Power Stroke, also known as Powerstroke, is a family of diesel engines that were produced by Navistar International from 1994 until 2010, and by Ford Motor Company since 2011. Along with its use in Navistar's medium-duty trucks and in the Ford F-Series (including Ford Super Duty trucks), applications include the Ford E-Series, Ford Excursion, and Ford LCF commercial truck, and South American production of the Ford Ranger.

From 1994 until 2010, Power Stroke engines sold by Ford were re-branded versions of Navistar International medium-duty truck engines. Since the 2011 introduction of the 6.7 L Power Stroke V8, Ford has designed and produced its own diesel engines. The Power Stroke engine range has been marketed against large-block V8 (and V10) gasoline engines along with the General Motors Duramax V8 and the Dodge Cummins B-Series inline six.

== Engine family list ==

| Nominal | Family | Configuration | Turbocharger | Production |
|---|---|---|---|---|
| 7.3 | Navistar T444E | 444 cu in (7.3 L) 16-valve V8 | Single, wastegated | 19941⁄2–2003 |
| 6.0 | Navistar VT365 | 365 cu in (6.0 L) 32-valve V8 | Single, variable-geometry | 20031⁄2–2007 (Super Duty) 20031⁄2–2010 (E-Series) |
| 6.4 | Navistar MaxxForce 7 | 389 cu in (6.4 L) 32-valve V8 | Compound, variable-geometry | 2008–2010 |
| 6.7 | Ford Scorpion | 406 cu in (6.7 L) 32-valve V8 | Single, variable-geometry (Twin-scroll Turbocharger) | 2011–present |
| 3.2 | Ford Duratorq (Puma) | 195 cu in (3.2 L) 20-valve I5 | Single, variable-geometry | 2015–present |
| 3.0 | Ford Power Stroke | 183 cu in (3.0 L) 24-valve V6 | Single, variable-geometry | 2018–2021 |

==7.3 Power Stroke==

The first engine to bear the Power Stroke name, the 7.3 L Power Stroke V8 is the Ford version of the Navistar T444E turbo-diesel V8. Introduced in 1994 as the replacement for the 7.3 L IDI V8, the Power Stroke/T444E is a completely new design, with only its bore and stroke dimensions common with its predecessor (resulting in its identical 444 cuin displacement).
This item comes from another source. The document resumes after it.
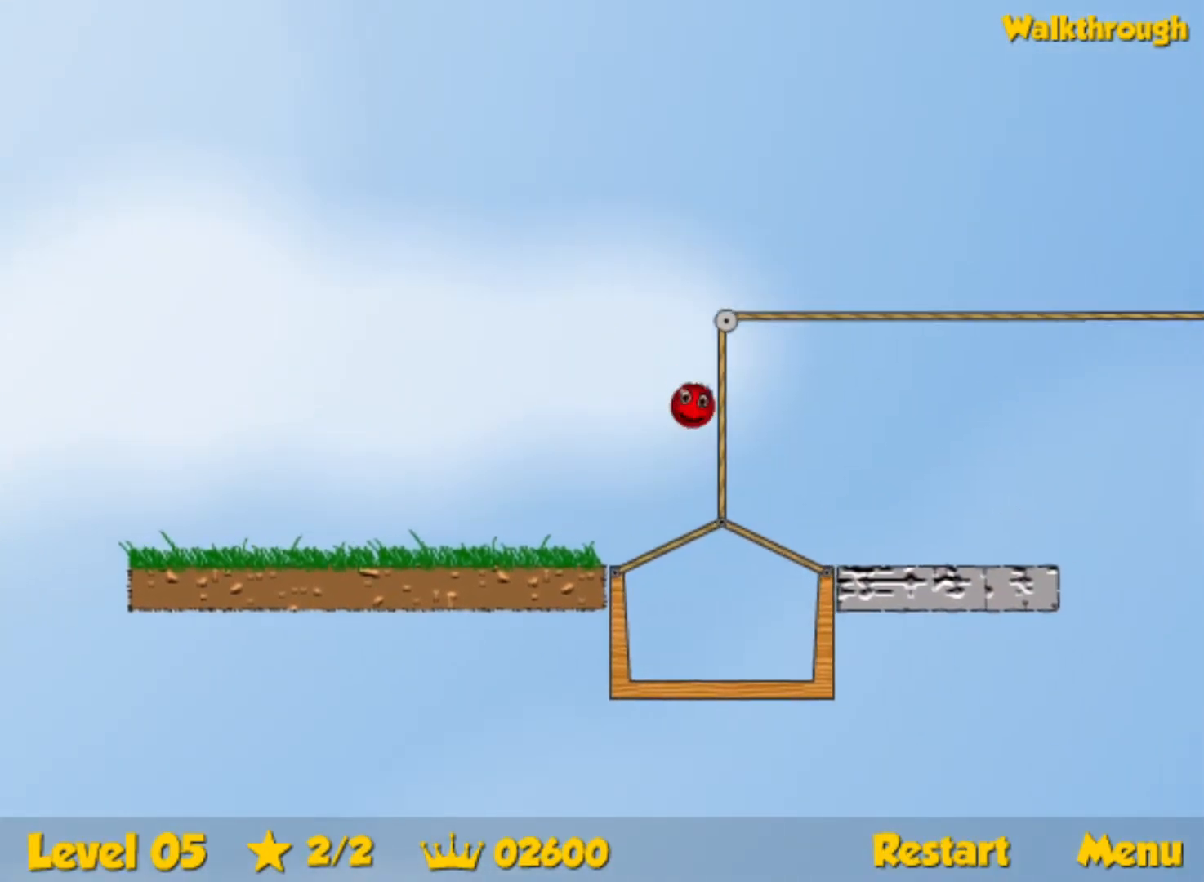
{"keys": ["right", "up"], "events": []}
In line with the IDI diesel, the Power Stroke was offered in three-quarter-ton and larger versions of the Ford F-Series and Econoline product ranges.

The Power Stroke is an electronically controlled, direct injection engine with a 4.11x4.18 in bore and stroke creating a displacement of 444 cuin. It has a 17.5:1 compression ratio, and a dry weight of approximately 920 lb. This engine produces up to 250 hp and 505 lbft of torque in automatic transmission trucks from the last years of production, and 275 hp and 525 lbft of torque in manual transmission trucks. The oil pan holds 15 USqt while the top end (due to the HPOP) holds an additional 3 USqt, making for a total of 18 USqt of oil contained within the engine.
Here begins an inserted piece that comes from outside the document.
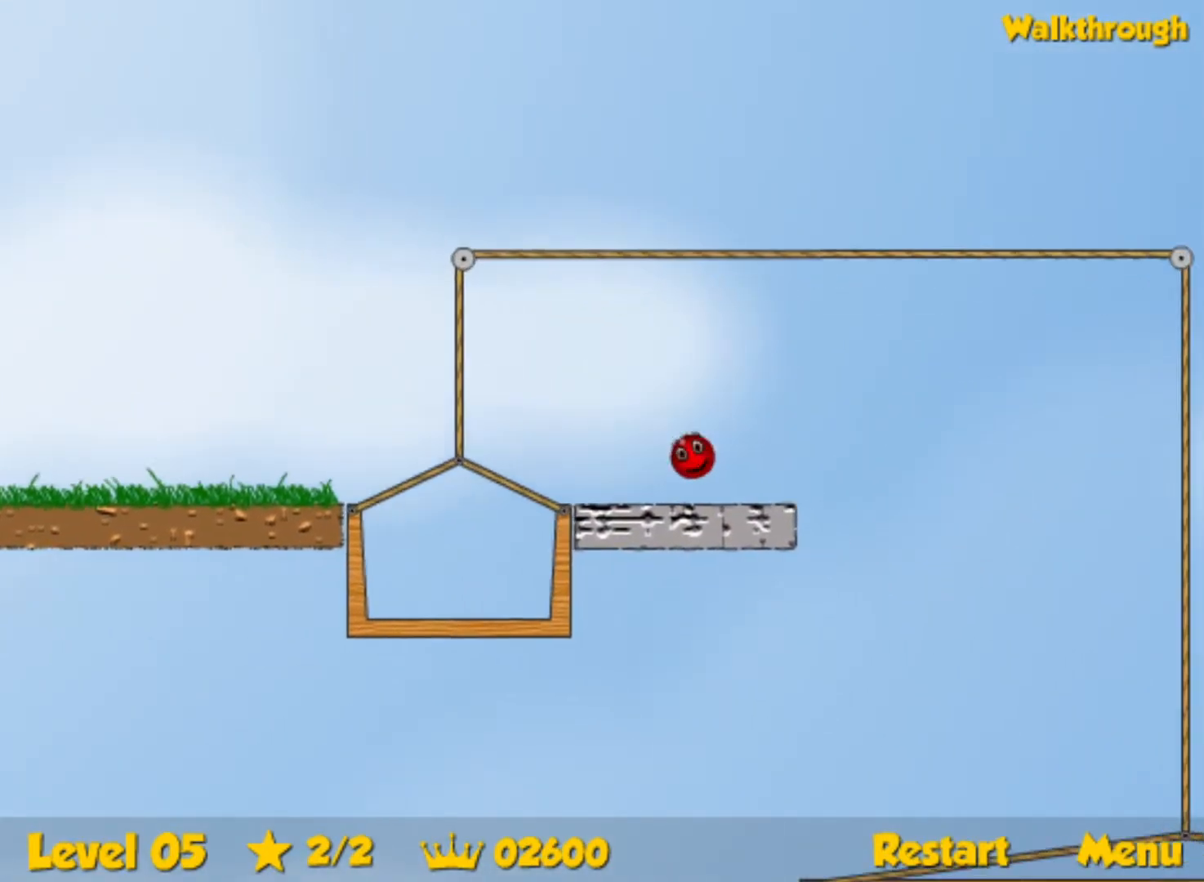
{"keys": ["right", "up"], "events": []}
The 1994.5 to 1996/97 DI Power Stroke has "single shot" HEUI (hydraulically actuated electronic unit injection) fuel injectors which were AA code injectors unless from California where as they received AB code injectors. It ran a high pressure oil pump (HPOP) to create the necessary oil pressure to fire the fuel injectors. This generation of Power Stroke utilizes an HPOP with a 15° swash plate angle. The 1995-1997 trucks use a two-stage cam-driven fuel pump, whereas the 1999-2003 trucks use a frame rail mounted electric fuel pump. The 1999–2003 trucks also had a deadhead fuel system and a "long lead" injector in cyl. number 8 due to lower fuel pressures with the deadhead design (AE code injector). The California trucks from 1996 and 1997 have a 120 cc split-shot fuel injectors; other trucks did not get split-shot injectors until 1999. Single-shot injectors only inject one charge of fuel per cycle, whereas the split-shot injector releases a preliminary light load before the main charge to initiate combustion in a more damped manner. This "pre-injection" helps reduce the sharp combustion 'knock' as well as lower NO_{x} emissions by creating a more complete burn.
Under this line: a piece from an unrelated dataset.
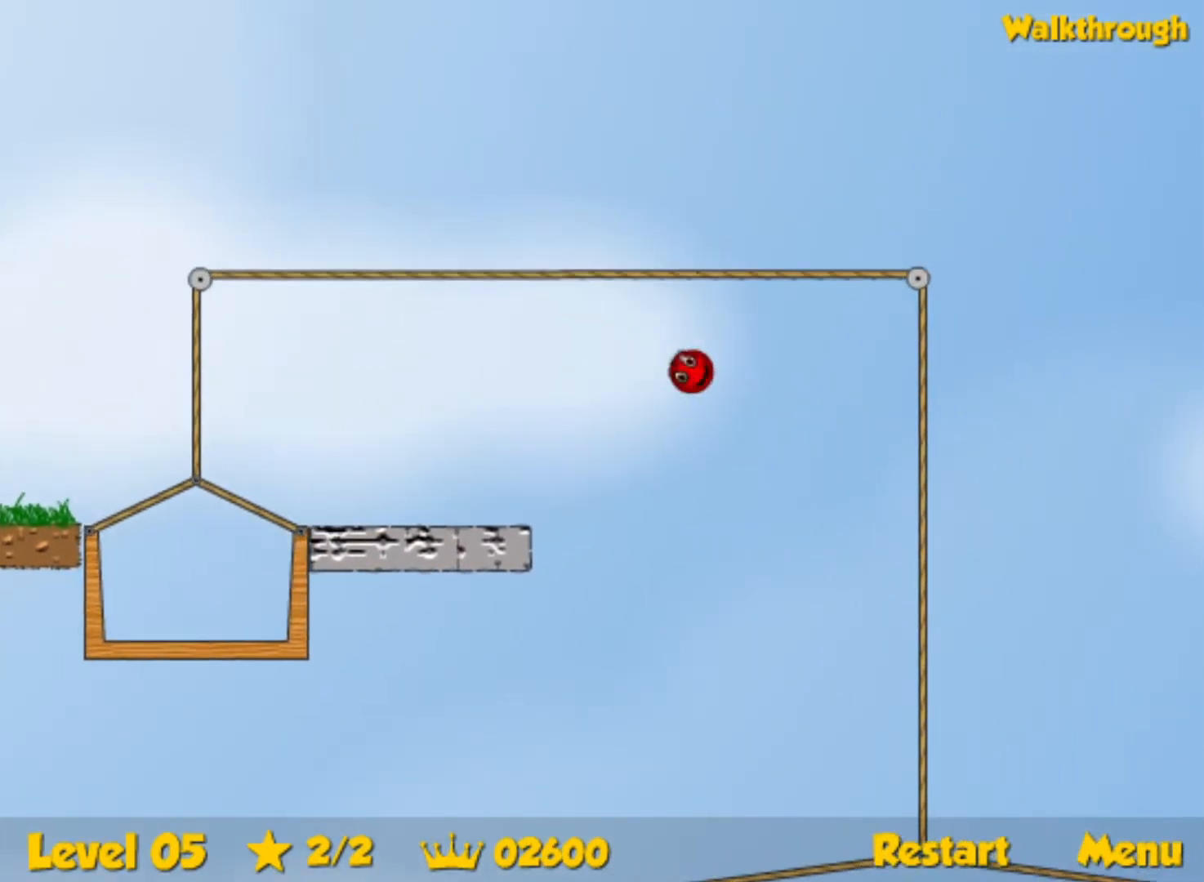
{"keys": ["right", "up"], "events": []}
1994.5–1997 engines utilize a single turbocharger, non-wastegated, with a turbine housing size of 1.15 A/R. For 1999, an air-to-air intercooler was added to cool the charged air from the turbo for increased air density. With the new cooler, denser air would increase the horsepower potential of the engine, while also reducing exhaust gas temperatures (EGT). The turbine housing was changed to a .84 A/R and a wastegate was added halfway through the 1999 model year. The 1999 engine also received 140 cc injectors, up from 120 cc in the early model engine. With the larger injectors, the HPOP capability was increased by utilizing a 17° swash plate angle to meet the requirements of the new, higher flowing injectors.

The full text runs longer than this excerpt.